A balanced diet is important. Children who don’t get enough healthy foods may face growth and developmental problems, poor academic performance, and frequent infections.
They can also develop unhealthy eating habits that may persist into adulthood. Without exercise, they’ll also have a higher risk of obesity and various diseases such as type 2 diabetes and high blood pressure.
A healthy, balanced diet will usually include vitamins, minerals, and antioxidant, carbohydrates, including starches, fibre, protein and healthy fats, taken from fruits, vegetables, grains, dairy and protein foods.
Foods to avoid or limit on a healthy diet include highly processed foods, added sugar and salt, red and processed meat, refined grains, alcohol and trans fats.
Fruits are nutritious but they are high in sugar, but unlike sweets and deserts, this sugar is natural and also provides fibre and other nutrients. This of course means they are less likely to cause a sugar spike and will boost the body’s supply of essential vitamins, minerals, and antioxidants.
Vegetables are a key source of essential vitamins, minerals, and antioxidants. We should eat a variety of vegetables with different colours for a full range of nutrients. Dark, leafy greens are an excellent source of many nutrients, such as kale, spinach, broccoli and green beans.

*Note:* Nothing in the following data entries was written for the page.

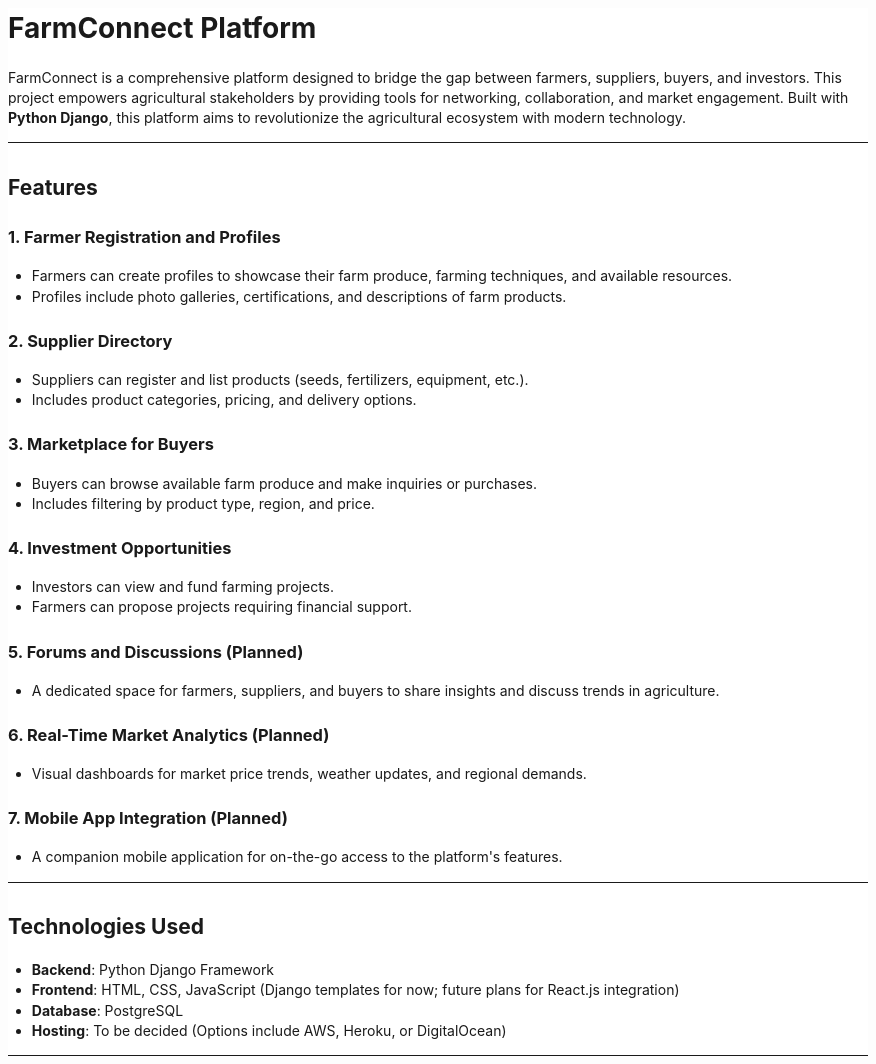 # FarmConnect Platform

FarmConnect is a comprehensive platform designed to bridge the gap between farmers, suppliers, buyers, and investors. This project empowers agricultural stakeholders by providing tools for networking, collaboration, and market engagement. Built with **Python Django**, this platform aims to revolutionize the agricultural ecosystem with modern technology.

---

## Features

### 1. Farmer Registration and Profiles

- Farmers can create profiles to showcase their farm produce, farming techniques, and available resources.
- Profiles include photo galleries, certifications, and descriptions of farm products.

### 2. Supplier Directory

- Suppliers can register and list products (seeds, fertilizers, equipment, etc.).
- Includes product categories, pricing, and delivery options.

### 3. Marketplace for Buyers

- Buyers can browse available farm produce and make inquiries or purchases.
- Includes filtering by product type, region, and price.

### 4. Investment Opportunities

- Investors can view and fund farming projects.
- Farmers can propose projects requiring financial support.

### 5. Forums and Discussions (Planned)

- A dedicated space for farmers, suppliers, and buyers to share insights and discuss trends in agriculture.

### 6. Real-Time Market Analytics (Planned)

- Visual dashboards for market price trends, weather updates, and regional demands.

### 7. Mobile App Integration (Planned)

- A companion mobile application for on-the-go access to the platform's features.

---

## Technologies Used

- **Backend**: Python Django Framework
- **Frontend**: HTML, CSS, JavaScript (Django templates for now; future plans for React.js integration)
- **Database**: PostgreSQL
- **Hosting**: To be decided (Options include AWS, Heroku, or DigitalOcean)

---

Refined white flour is found in many breads and baked goods, but it has limited nutritional value because much of the goodness is in the outer shell of the grain, which is removed during processing. Whole grain products provide additional vitamins, minerals, and fibre and include the entire grain.
Meat and beans are a primary sources of protein, and include poultry, such as turkey, chicken, fish, including salmon and other oily fish. Try to avoid red meats and processed meats as according to some research these may increase the risk of cancer and other diseases.
Beans, nuts and soy products are also excellent sources of protein, fibre, and other nutrients. Examples include beans, lentils, peas. Tofu, and other soy-based products that are healthy alternatives to meat.
Dairy products provide essential nutrients, including protein, calcium and vitamin D. They also contain fat. Many dairy-free milks and other dairy alternatives are now available, usually made from either almonds or oats. These are often fortified with calcium and other nutrients, making them excellent alternatives to dairy products.
Fats and oils
Fat is essential for cell health and energy, but too much fat increases calories above what the body needs and may lead to weight gain. The following is a simple guideline:
- Love: vegetable oils and fish oils;
- Limit: butter, cheese, and cream;
- Avoid: trans fats, used in many processed foods.
Olive oil is a healthy fat, especially extra virgin olive oil, which is the least processed type. Deep fried foods are often high in calories but low in nutritional value, so it is important to eat those sparingly.
The bottom-line is that a healthy diet will combine all the nutrients and foods groups mentioned and is usually one that contains plenty of fresh, plant-based foods, and limits the intake of processed foods.
A handy way to remember how much of each food group to eat is the plate method.
- fill half your plate with fruits and vegetables;
- fill one quarter with grains;
- fill one quarter with protein foods;
- add dairy or a non-dairy replacement on the side.
Finally, a balanced diet supplies nutrients to the body and therefore needs to work effectively. Without a balanced nutrition, the body is more prone to fatigue, low performance, infection and disease.